Efforts to advance RNA aptamers as a new therapeutic modality have been limited by their susceptibility to degradation and immunogenicity. In a previous study, we demonstrated synthesized short double-stranded region-containing circular RNAs (ds-cRNAs) with minimal immunogenicity targeted to dsRNA-activated protein kinase R (PKR). Here we test the therapeutic potential of ds-cRNAs in a mouse model of imiquimod-induced psoriasis. We find that genetic supplementation of ds-cRNAs leads to inhibition of PKR, resulting in alleviation of downstream interferon-α and dsRNA signals and attenuation of psoriasis phenotypes. Delivery of ds-cRNAs by lipid nanoparticles to the spleen attenuates PKR activity in examined splenocytes, resulting in reduced epidermal thickness. These findings suggest that ds-cRNAs represent a promising approach to mitigate excessive PKR activation for therapeutic purposes.

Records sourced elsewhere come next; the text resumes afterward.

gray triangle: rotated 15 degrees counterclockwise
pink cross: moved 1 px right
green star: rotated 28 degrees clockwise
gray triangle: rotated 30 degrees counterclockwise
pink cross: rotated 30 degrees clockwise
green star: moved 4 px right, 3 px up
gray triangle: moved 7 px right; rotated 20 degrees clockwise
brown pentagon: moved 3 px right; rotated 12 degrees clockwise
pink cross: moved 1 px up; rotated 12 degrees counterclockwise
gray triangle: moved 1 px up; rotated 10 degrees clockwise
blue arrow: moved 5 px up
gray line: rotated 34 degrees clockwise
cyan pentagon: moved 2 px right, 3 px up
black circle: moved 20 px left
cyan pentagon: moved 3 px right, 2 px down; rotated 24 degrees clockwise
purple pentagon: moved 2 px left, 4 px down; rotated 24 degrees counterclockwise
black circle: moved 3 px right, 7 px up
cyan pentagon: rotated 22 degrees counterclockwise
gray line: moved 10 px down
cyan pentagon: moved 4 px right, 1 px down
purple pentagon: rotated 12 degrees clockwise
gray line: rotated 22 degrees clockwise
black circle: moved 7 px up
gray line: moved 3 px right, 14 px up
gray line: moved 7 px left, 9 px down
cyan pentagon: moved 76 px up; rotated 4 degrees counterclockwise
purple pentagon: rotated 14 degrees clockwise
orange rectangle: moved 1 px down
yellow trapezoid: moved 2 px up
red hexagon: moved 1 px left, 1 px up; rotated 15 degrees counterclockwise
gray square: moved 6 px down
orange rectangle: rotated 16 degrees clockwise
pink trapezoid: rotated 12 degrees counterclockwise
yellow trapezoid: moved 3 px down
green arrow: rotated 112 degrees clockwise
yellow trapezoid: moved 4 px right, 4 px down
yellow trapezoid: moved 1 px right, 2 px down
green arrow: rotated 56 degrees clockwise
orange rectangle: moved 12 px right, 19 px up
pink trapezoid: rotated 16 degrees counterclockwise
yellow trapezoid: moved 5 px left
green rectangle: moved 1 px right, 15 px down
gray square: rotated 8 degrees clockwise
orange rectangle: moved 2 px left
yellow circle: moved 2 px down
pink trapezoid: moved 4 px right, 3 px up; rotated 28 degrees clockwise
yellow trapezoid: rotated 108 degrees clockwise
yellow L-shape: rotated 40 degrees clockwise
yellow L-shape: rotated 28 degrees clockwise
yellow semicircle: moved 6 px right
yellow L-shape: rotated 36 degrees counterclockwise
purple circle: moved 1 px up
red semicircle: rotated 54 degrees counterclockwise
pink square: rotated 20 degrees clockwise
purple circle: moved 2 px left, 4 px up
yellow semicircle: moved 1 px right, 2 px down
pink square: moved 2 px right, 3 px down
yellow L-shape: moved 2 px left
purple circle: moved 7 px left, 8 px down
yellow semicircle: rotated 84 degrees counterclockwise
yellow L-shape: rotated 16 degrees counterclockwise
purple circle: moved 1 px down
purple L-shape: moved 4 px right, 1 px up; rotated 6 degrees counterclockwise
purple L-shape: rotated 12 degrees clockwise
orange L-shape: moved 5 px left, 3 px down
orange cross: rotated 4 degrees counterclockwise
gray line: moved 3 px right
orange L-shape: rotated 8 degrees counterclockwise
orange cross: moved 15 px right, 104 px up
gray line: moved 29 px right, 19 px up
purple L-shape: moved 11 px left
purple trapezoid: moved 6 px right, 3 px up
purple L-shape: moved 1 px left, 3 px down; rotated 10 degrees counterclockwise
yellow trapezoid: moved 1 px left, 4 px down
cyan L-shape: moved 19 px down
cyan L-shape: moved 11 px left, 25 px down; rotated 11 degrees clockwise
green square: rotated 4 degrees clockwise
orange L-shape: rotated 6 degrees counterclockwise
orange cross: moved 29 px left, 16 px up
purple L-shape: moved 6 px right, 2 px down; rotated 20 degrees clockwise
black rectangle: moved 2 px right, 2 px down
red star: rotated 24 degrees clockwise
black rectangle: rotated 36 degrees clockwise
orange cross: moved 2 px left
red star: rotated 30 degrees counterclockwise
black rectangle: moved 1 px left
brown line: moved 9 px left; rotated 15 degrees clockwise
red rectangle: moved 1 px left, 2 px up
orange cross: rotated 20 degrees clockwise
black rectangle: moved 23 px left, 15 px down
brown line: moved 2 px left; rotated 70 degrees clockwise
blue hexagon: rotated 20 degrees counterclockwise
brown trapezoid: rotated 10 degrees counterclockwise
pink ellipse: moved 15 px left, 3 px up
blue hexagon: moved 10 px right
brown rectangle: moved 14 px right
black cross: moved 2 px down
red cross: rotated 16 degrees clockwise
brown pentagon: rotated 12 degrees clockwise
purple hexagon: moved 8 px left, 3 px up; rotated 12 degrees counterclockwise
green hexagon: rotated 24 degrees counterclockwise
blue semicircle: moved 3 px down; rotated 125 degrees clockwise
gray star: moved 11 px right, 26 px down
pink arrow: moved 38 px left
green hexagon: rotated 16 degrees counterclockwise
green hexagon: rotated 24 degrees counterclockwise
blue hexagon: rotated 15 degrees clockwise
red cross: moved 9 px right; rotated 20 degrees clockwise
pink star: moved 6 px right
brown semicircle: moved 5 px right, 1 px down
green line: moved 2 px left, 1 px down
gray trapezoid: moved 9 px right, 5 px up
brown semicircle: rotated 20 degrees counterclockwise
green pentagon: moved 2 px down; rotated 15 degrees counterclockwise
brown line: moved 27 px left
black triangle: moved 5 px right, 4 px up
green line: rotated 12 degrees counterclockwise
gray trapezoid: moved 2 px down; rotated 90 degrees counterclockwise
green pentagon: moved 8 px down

RNA适体作为一种新的治疗方式的发展受到其易降解和免疫原性的限制。在之前的一项研究中，我们证明了合成的含有短双链区域的环状 RNA (ds-cRNA)，其针对 dsRNA 激活的蛋白激酶 R (PKR) 具有最小的免疫原性。在这里，我们测试了 ds-cRNA 在咪喹莫特诱导的牛皮癣小鼠模型中的治疗潜力。我们发现 ds-cRNA 的基因补充会抑制 PKR，从而减轻下游干扰素-α 和 dsRNA 信号并减弱银屑病表型。通过脂质纳米颗粒将 ds-cRNA 递送至脾脏会减弱所检查的脾细胞中的 PKR 活性，从而导致表皮厚度减少。这些发现表明，ds-cRNA 代表了一种有前途的方法，可以减轻 PKR 过度激活以达到治疗目的。